A company I worked for used start date anniversaries rather than birthday for a variety of reasons.


Mostly agree, but we don’t have to give up the benefits of direct digital tabulation for quick results. I would like a paper audit trail. Print my ballot-as-cast for on a paper roll that scrolls by under a window. I can verify it before leaving the voting booth. Recounts and challenges can be a computer scan of the paper roll. None of this is hard. Costs a bit more, but buys trust in the system.

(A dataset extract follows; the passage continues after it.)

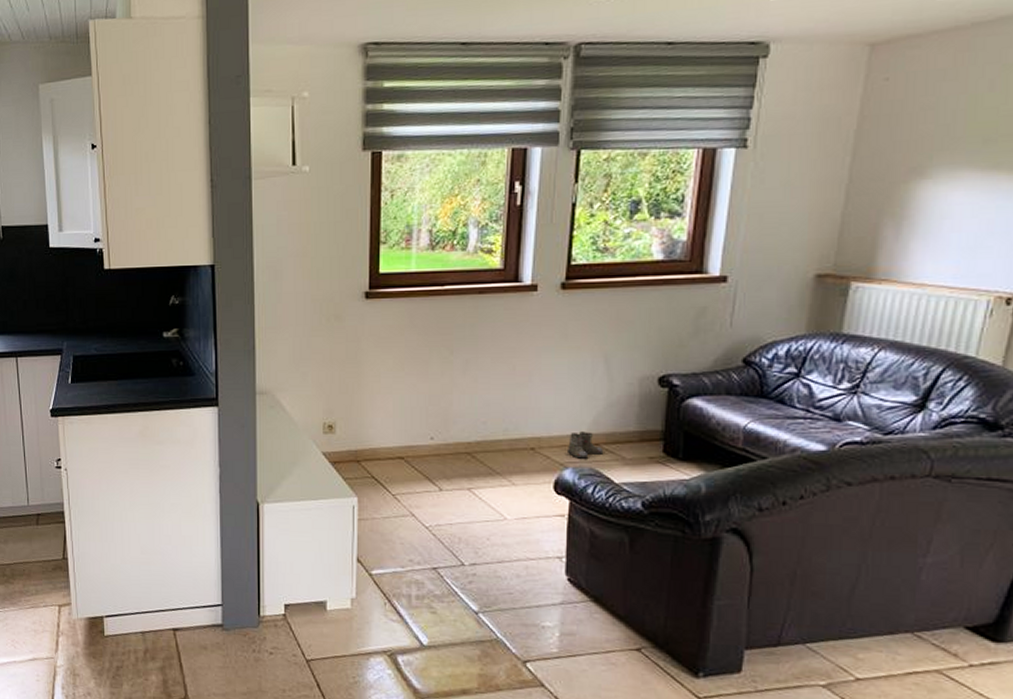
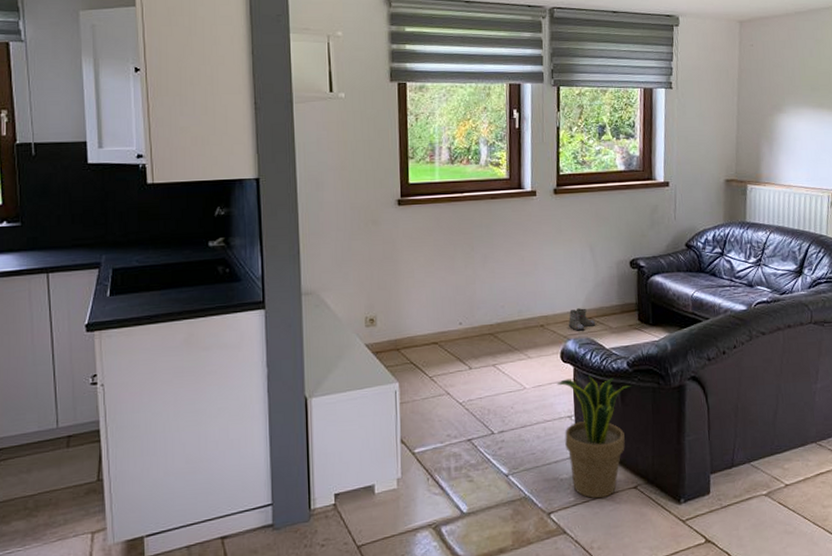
potted plant: none [546,512,644,656] -> present [557,375,631,499]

This is the system used in the majority of the United States. Direct-recording electronic voting systems were never that common, briefly peaked after the Help America Vote Act as the least expensive option to meet accessibility requirements, and have become less common since then as many election administrators have switched to either prectinct tabulators or direct-recording with voter-verified paper audit trail.

In the 2026 election, only 1.3% of voters were registered in jurisdictions that use direct-recording electronic machines without a voter verifiable paper audit trail (https://verifiedvoting.org/verifier/#mode/navigate/map/voteE...). 67.8% of voters are registered in precincts that primarily use hand-marked ballots, and the balance mostly use BMDs to generate premarked ballots.


You don't necessarily need any sort of electronic counting for quick results. Federal elections in Australia are usually called late on the voting day and I imagine the same is true for other countries that are paper-only.


Same in the UK.

Votes close at 10pm. Might be a few stragglers left in the queue, so call it 10:15pm. (Exit poll results are embargoed until 10pm.)

Ballot boxes are transferred from individual polling station to the location of the count. The postal votes have been pre-checked (but the actual ballot envelope has not been opened or counted) and are there to be counted alongside the ballots from the polling stations.

Then a small army of vote counters go through the ballots and count them and stack together ballots by vote. There are observers - both independent and appointed by the candidates. The returning officer counts the batches up, adjudicates any unclear or challenged ballot, then declares the result.

The early results come out usually about 1 or 2. The bulk of the results come out about 4 or 5. Some constituencies might take a bit longer - it's a lot less effort to get ballot boxes a mile or two down the road in a city centre constituency than getting them from Scottish islands etc. - but it'll be clear who has the majority by 6 or 7 the next day.

I can appreciate that the US is significantly larger than the UK, but pencil-and-paper voting with prompt manual counts is eminently possible.


Oh but you see in America, it takes us more than three weeks to count ballots.


That's how it works in Cook County and a lot of other places: it's touchscreen voting, using "ballot marking devices", which produce a paper ballot you hand to an EJ to submit.


Some paper jurisdictions have this, essentially. E.g., where I live: the ballot is a paper ballot. You vote by filling in a circle/bubble. (If you're familiar with a "scantron" … it's that.)

It looks like a paper document intended for a human, and it certainly can be. A machine can also read it. (And does, prior to it being cast: the ballot is deposited into what honestly looks like a trashcan whose lid is a machine. It could presumably keep a tally, though IDK if it does. It does seem to validate the ballot, as it has false-negative rejected me before.)

But now the "paper trail" is exactly what I submit; it's not a copy that I need to verify is actually a copy, what is submitted it my vote, directly.


> I would like a paper audit trail. Print my ballot-as-cast for on a paper roll that scrolls by under a window. I can verify it before leaving the voting booth.

Why should you be forced to trust that what you're shown is also what was being counted? The paper record should be the actual ballot itself, with your actual vote on it.